Russia’s civilizational arc began more recently, but is no less influential. The foundations lie in Kievan Rus’, a federation of Slavic tribes centered in modern-day Ukraine founded in the late 9th century with its capital in Kyiv. With the Christianization of Rus’ in 988 CE, Orthodox Christianity became a central element of Russian identity. After the Mongol invasions (13th century) and the overthrow of the Golden Horde, Moscow emerged as the “Third Rome,” inheriting the mantle of Byzantium after Constantinople fell in 1453.
The Tsardom of Russia was formalized in 1547, and by the 18th century, Peter the Great had declared the Russian Empire. During this period, Russia expanded from a stronghold in eastern Europe, across northern Asia, and down into Central Asia. Russia’s power rested on sheer size and its system of slavery (serfdom); it remained undeveloped relative to its European rivals. The abolition of serfdom and the increasing influence of socialism in the late 19th century signaled change.
The empire ended with a revolution, civil war, and a rise to power of the Bolshevik faction in the 1920s. The Soviet era (1917–1991) replaced monarchy with Marxism but preserved the impulse toward great power status and ideological mission. After the breakup of the Soviet Union in 1991, Russia faced an identity vacuum.
Putin’s rise in 1999 marked the return of a nationalist narrative that blended Orthodox faith, imperial nostalgia, and Russian nationalism. The annexation of Crimea in 2014 and the 2022 invasion of Ukraine were not just strategic gambits: they were framed as restoring a historical and spiritual unity. Ukraine, once the cradle of Russian civilization, is seen as an integral part of the Russian world.
In contrast, the United States defines itself not through civilizational lineage but through shared civic ideals. Founded in 1776 on Enlightenment ideals, it positions legitimacy in the rule of law, individual rights, and government by consent. American nationalism is built on principle, not blood or soil. That’s a strength, but also a vulnerability. It leads to assumptions that other nations operate on the same logic, that material incentives and democratic norms are universal. But for civilizational states, decisions often reflect deeper goals: redemption, unity, honor, destiny.
These differences can lead to costly misunderstandings. U.S. policy has underestimated the depth of Russian attachment to Ukraine, misjudged the resilience of the Iranian regime under pressure, and misunderstood the importance of Taiwan to China’s national story. This isn’t just about bad analysis, but about a deeper failure to grasp how rivals interpret their place in history.
During the Cold War, policymakers like George Kennan offered a different model. Kennan’s Long Telegram (1946), which outlined the policy of aggressive containment that would define American Cold War policy, was shaped not just by ideology but by cultural knowledge. Kennan had studied Russian history and understood its patterns of insecurity and expansion, and Russia’s tendency to expand its frontiers to ensure the security of the motherland. That gave his policy recommendations a clarity that’s often lacking today.

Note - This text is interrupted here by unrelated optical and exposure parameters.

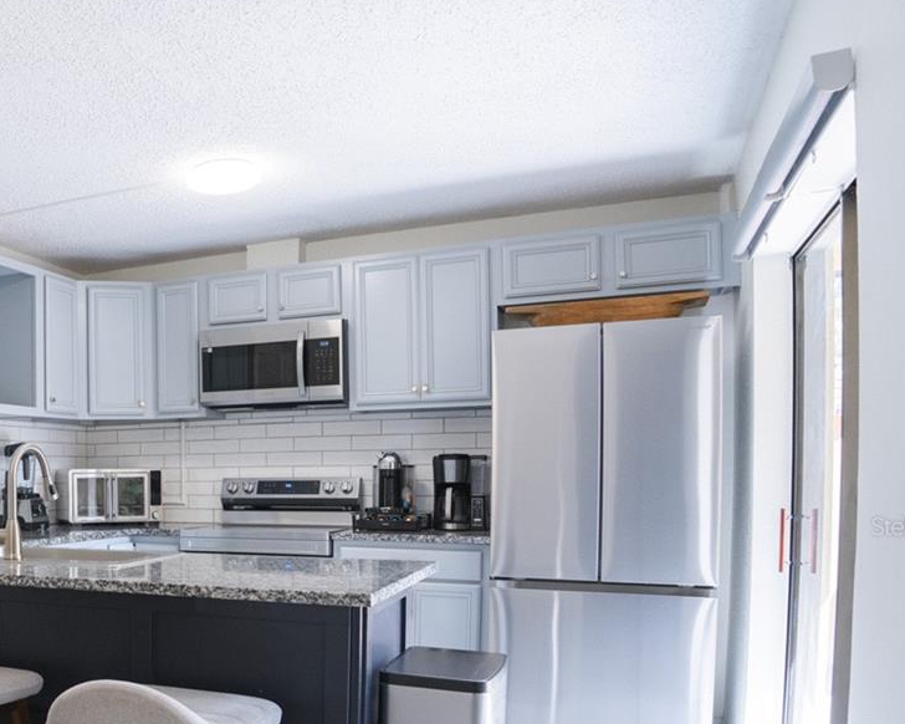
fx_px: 911
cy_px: 526
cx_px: -12
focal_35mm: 34
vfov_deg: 42.2
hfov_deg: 44.4
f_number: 4
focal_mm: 16.5
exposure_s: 1/125
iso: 800
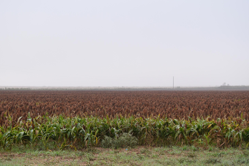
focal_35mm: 84
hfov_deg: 24.3
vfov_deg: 16.4
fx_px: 578
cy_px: 84
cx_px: 123
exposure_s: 1/200
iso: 400
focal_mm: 55
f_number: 7.1
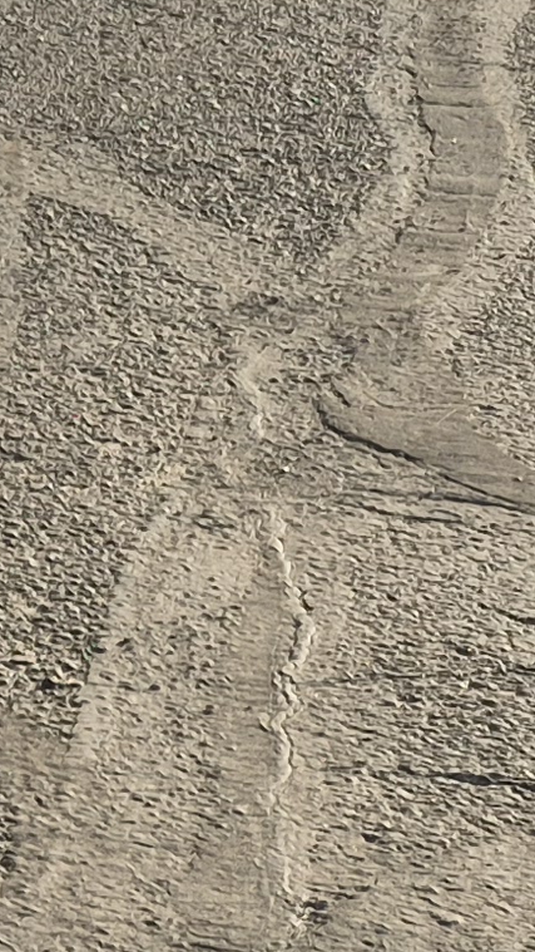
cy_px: 89
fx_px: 3329
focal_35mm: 132
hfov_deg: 6.8
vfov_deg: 16.0
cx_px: -1708
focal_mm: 5.4
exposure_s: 1/1508
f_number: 1.8
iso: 25
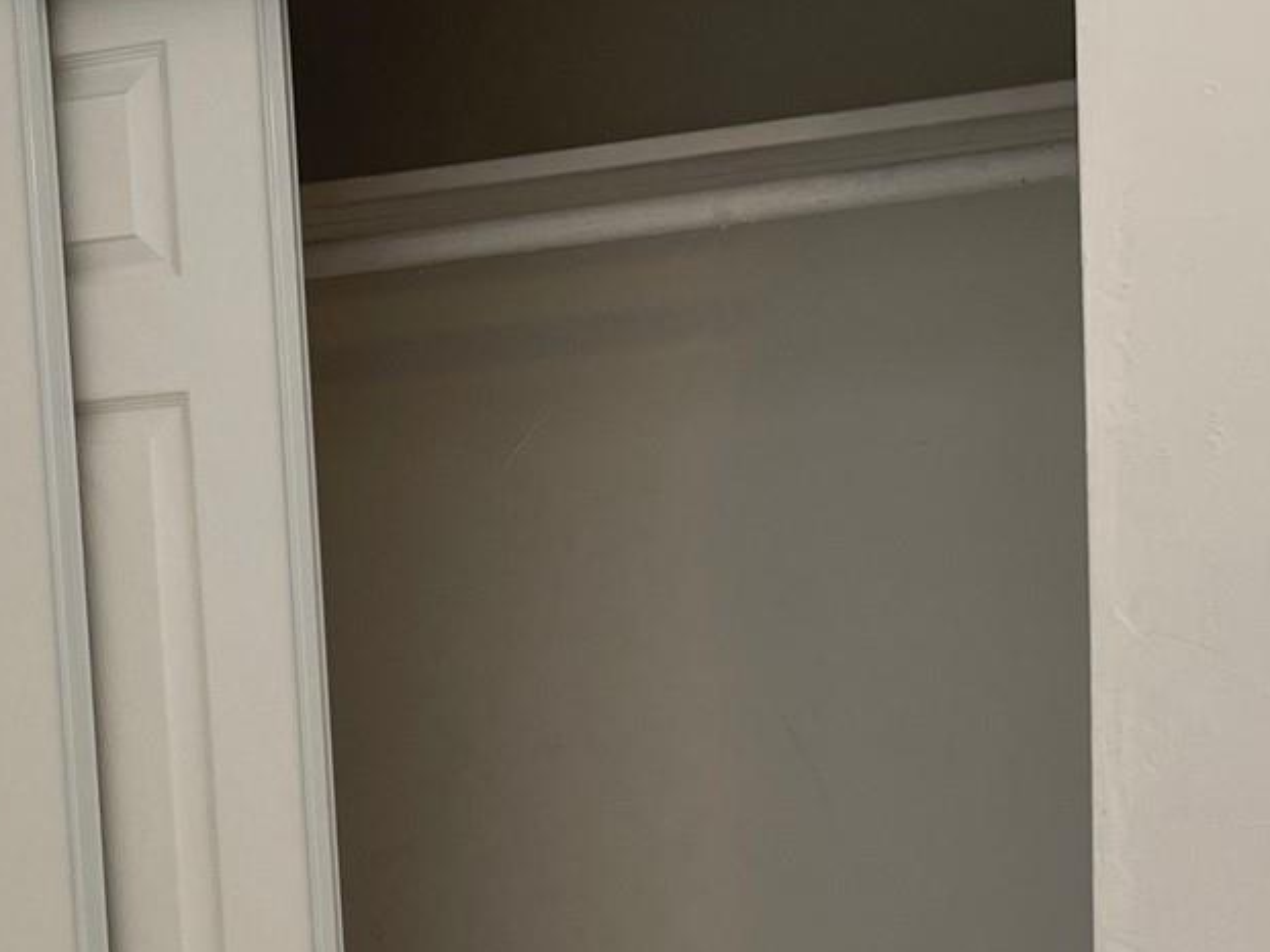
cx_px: 239
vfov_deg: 21.4
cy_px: 878
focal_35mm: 67
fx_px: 2459
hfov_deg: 28.3
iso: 125
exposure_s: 1/120
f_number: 1.6
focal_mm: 5.1
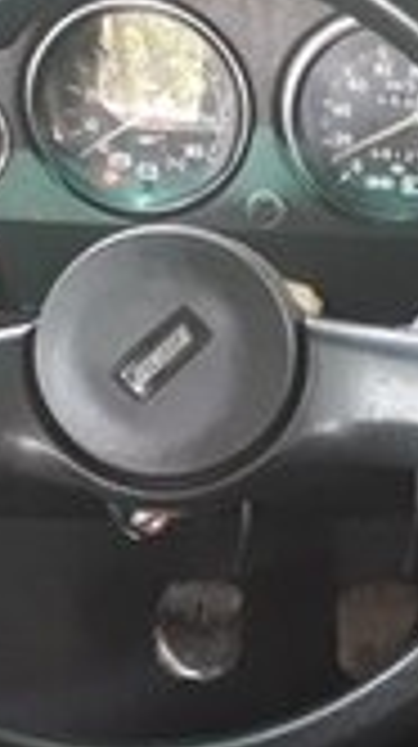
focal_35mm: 117
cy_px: 439
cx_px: 944
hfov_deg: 9.4
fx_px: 2312
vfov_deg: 18.3
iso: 160
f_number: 1.9
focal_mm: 3.6
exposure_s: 1/30
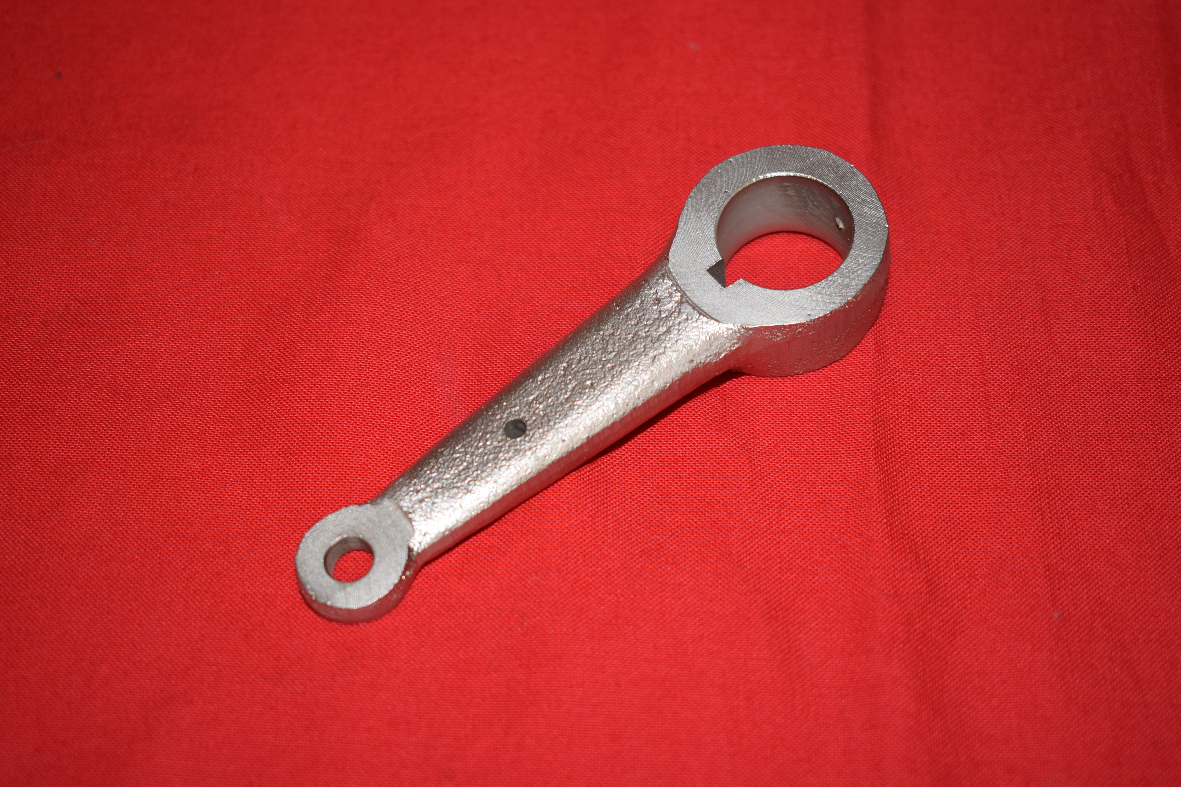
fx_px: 2001
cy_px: 396
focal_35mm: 61
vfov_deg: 22.3
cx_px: 593
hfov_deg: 32.9
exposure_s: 1/60
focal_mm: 40
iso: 250
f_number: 4.8
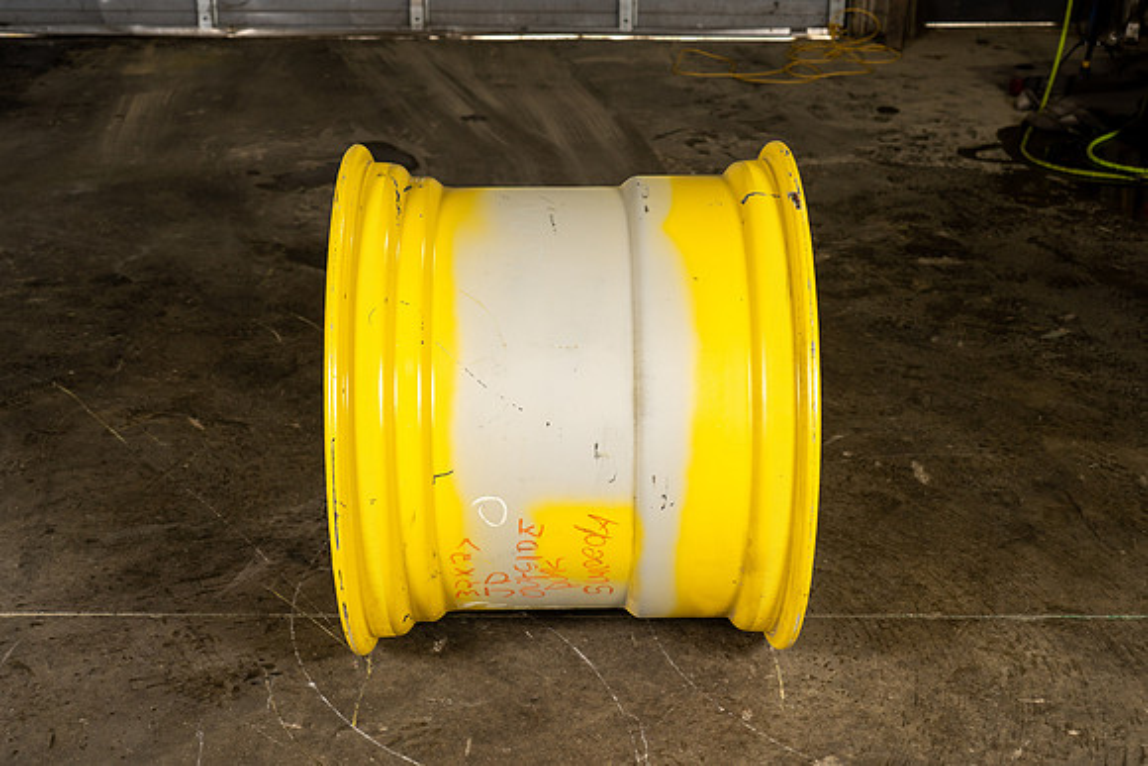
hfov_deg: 40.3
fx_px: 1563
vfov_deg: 27.5
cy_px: 383
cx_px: 574
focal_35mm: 49
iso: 500
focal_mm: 49
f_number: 5.6
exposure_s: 1/100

Understanding civilizational identity does not mean surrendering to it. The United States doesn’t need to mimic this approach, and, based on recent history, the U.S. model is very successful. But it does need to see these forces clearly. That requires more than intelligence reports; it requires historical literacy and cultural awareness.
Strategy begins with the ability to see the world as others see it. In dealing with civilizational states, that means understanding that they are not simply defending interests, but are also acting out deeper narratives measured in centuries that will not disappear under pressure alone.